» **Aim of the task**
Copy each line of the data below with the word "Info".
____
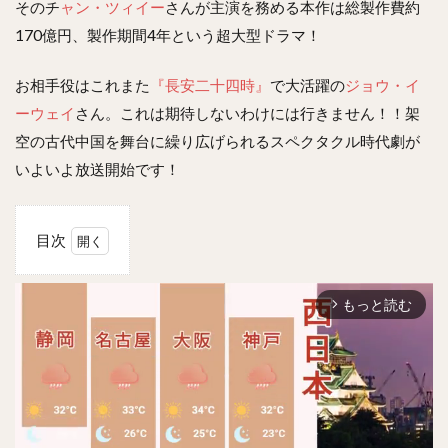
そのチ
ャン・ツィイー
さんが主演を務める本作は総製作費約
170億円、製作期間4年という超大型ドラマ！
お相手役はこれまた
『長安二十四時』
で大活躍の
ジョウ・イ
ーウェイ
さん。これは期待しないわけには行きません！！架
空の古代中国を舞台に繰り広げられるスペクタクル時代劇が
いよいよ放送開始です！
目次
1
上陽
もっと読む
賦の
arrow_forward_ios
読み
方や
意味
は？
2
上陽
____
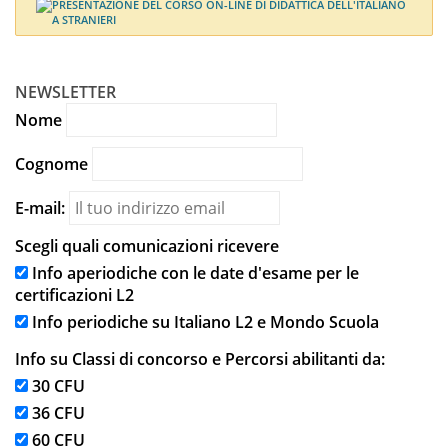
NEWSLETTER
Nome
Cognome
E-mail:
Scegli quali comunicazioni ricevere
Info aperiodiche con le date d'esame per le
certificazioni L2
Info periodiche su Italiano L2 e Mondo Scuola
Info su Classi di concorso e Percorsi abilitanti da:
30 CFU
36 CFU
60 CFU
____
» **Output of the task**
Info aperiodiche con le date d'esame per le
Info periodiche su Italiano L2 e Mondo Scuola
Info su Classi di concorso e Percorsi abilitanti da:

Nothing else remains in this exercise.